In FUSD, the homeless student count fell from 425 in 2019-20 to a five-year low of 267 in 2020-21, the first fully-online academic year after the onset of the pandemic. The number climbed by 110 students the following year and by another 119 students this year.

James said other pandemic-era policies, such as eviction moratoriums, likely reduced homeless populations in districts, but she fears that progress, like the moratoriums, probably has an expiration date.

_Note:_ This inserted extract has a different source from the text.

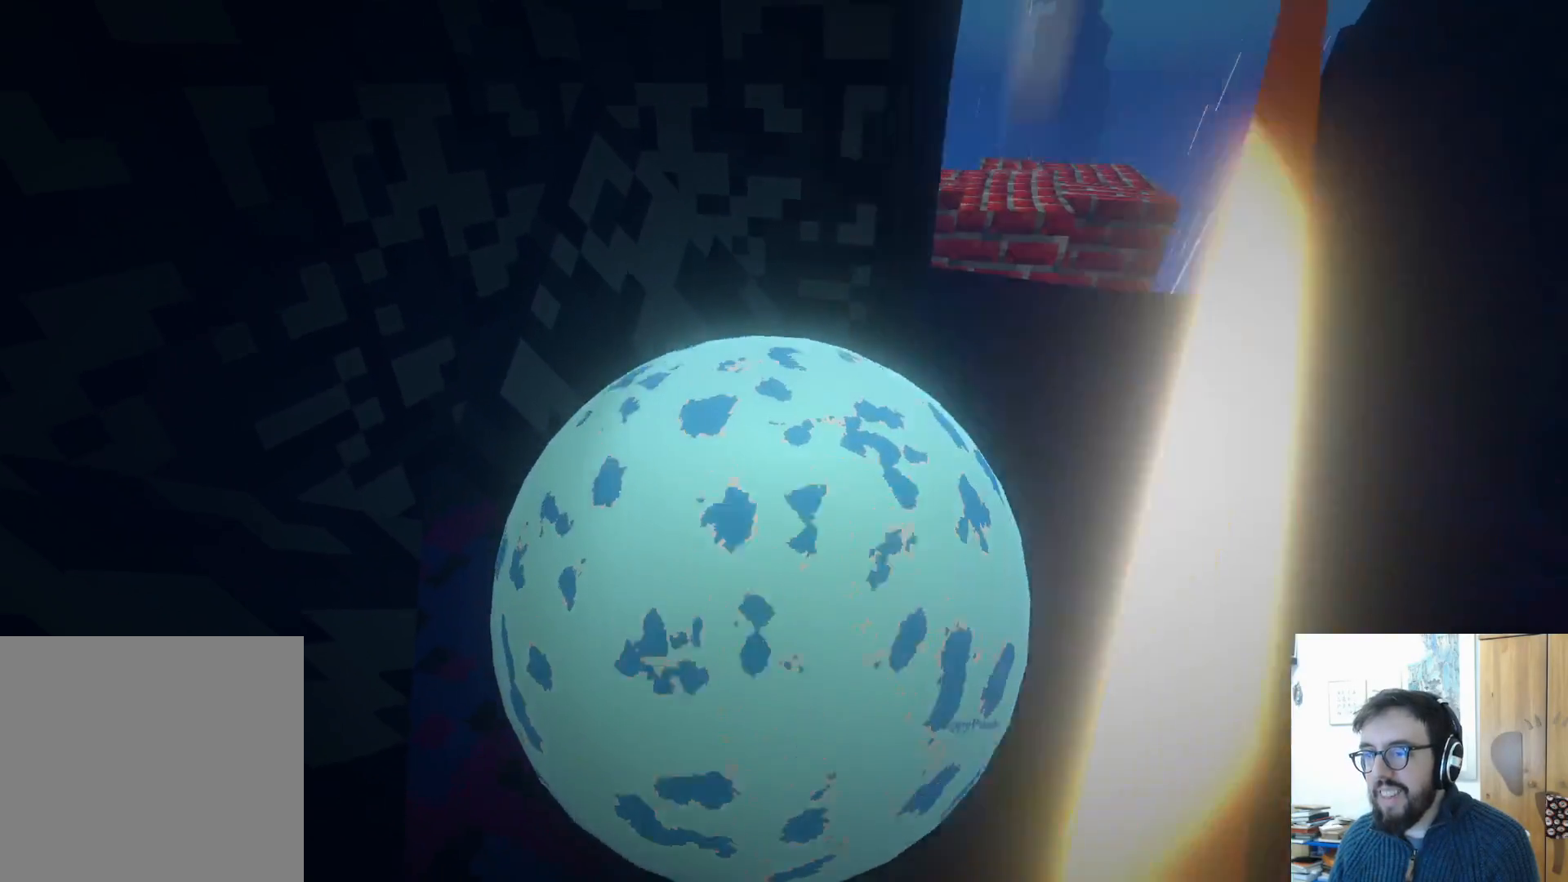
{"buttons": [], "left_stick": "down-right", "right_stick": "center", "events": [[283, "left_stick", "down"], [350, "left_stick", "down-left"], [483, "left_stick", "down-right"]]}
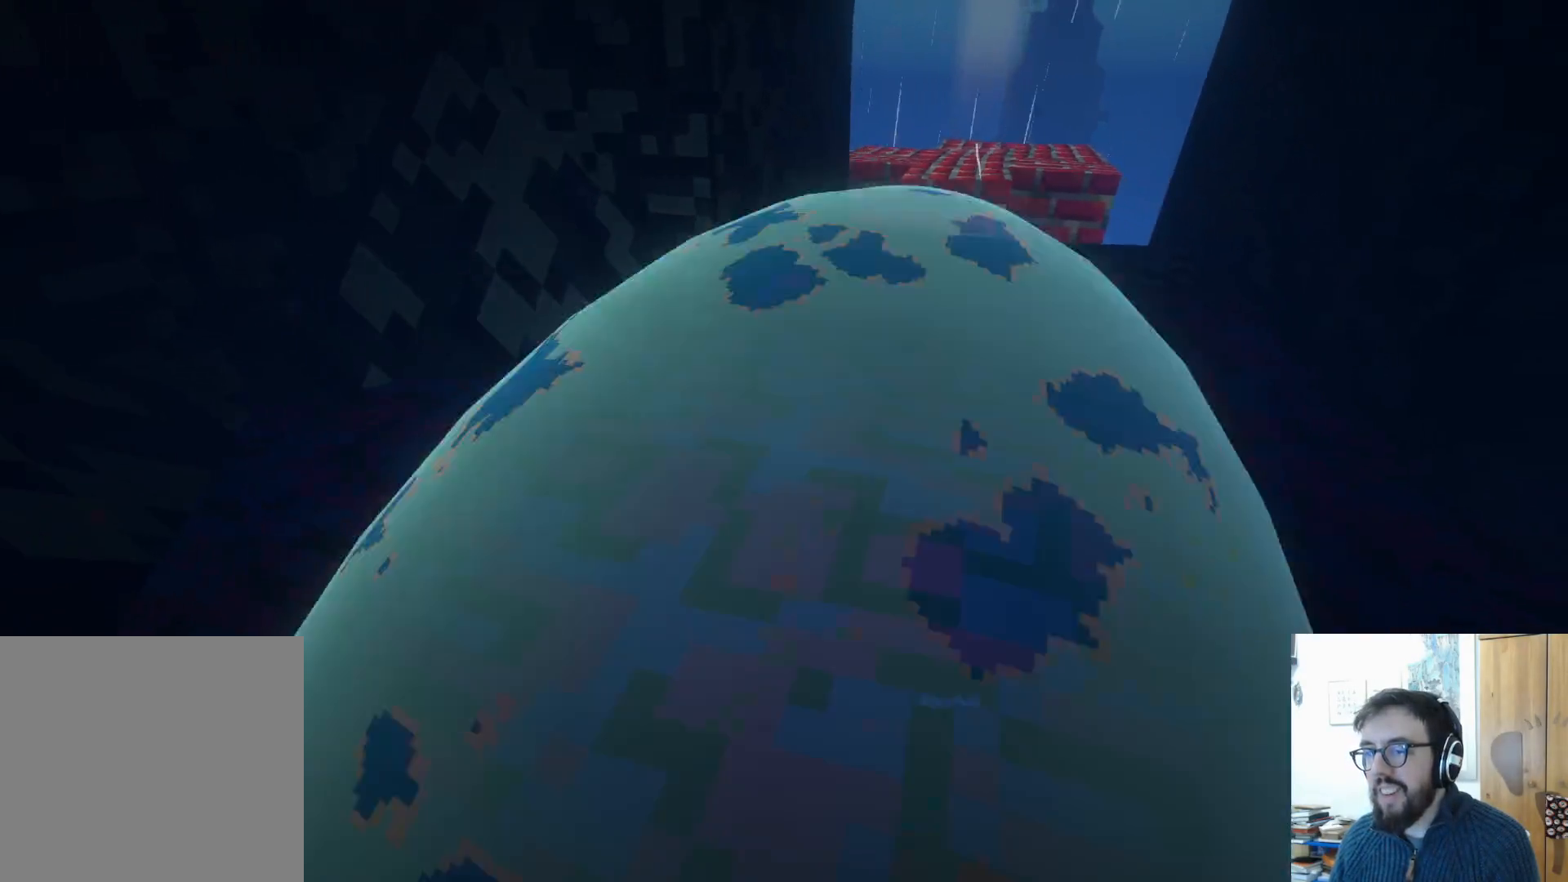
{"buttons": [], "left_stick": "up-left", "right_stick": "down-right", "events": [[183, "left_stick", "up-left"], [333, "right_stick", "down-right"]]}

Fresno’s moratorium expired in June 2022, although some additional protections for renters remained in place.

What alarms does this trend sound?

James worries this year’s increase in the homeless student population was only “the tip of the iceberg,” and more students will start to experience homelessness as pandemic-related protections for renters wane.

“I think the problem,” she said, “is much greater than what we see in the numbers.”

Moreno shares related concerns about the homelessness data her team collects for both Fresno and Madera counties.

They produce an annual Point in Time Count, which serves as a snapshot of the homeless population across the country on a night selected by the federal Department of Housing and Urban Development.

The most recent one from 2022 showed a 15% increase in the homeless population since before the pandemic.

“Several years ago, I would’ve told you that families don’t present on the street. They present homelessness differently, but we did not find a lot of people on the streets. And I think that absolutely has changed,” she said. “We’re seeing many more families that are literally on the street homeless, in their cars, in places not meant for human habitation.

“Everything is just getting more expensive,” she added. “Everything is getting harder.”

Not all of these problems can be solved by school districts alone. The current bargaining cycle between teachers and Fresno Unified has raised the question of just how much schools can and should do.

The Fresno Teachers Association has proposed several multi-million dollar investments in support for homeless students, such as devoting $500,000 to opening up school parking lots at night and providing paid security for homeless families to park their cars safely and putting $1 million into providing free laundry service for students who need of it by 2026.

Although negotiations are still in progress, the district announced in March that laundry machines would be “baseline equipment” for its middle schools moving forward — which the union claimed as proof their proposals are what the district needs.

While it will take much more to address the affordable housing crisis at its core, James said it’s important to “think outside the box” with how districts can support homeless students.

“We can help them … or,” she said, “we could deal with the enormous problems that result when we don’t.”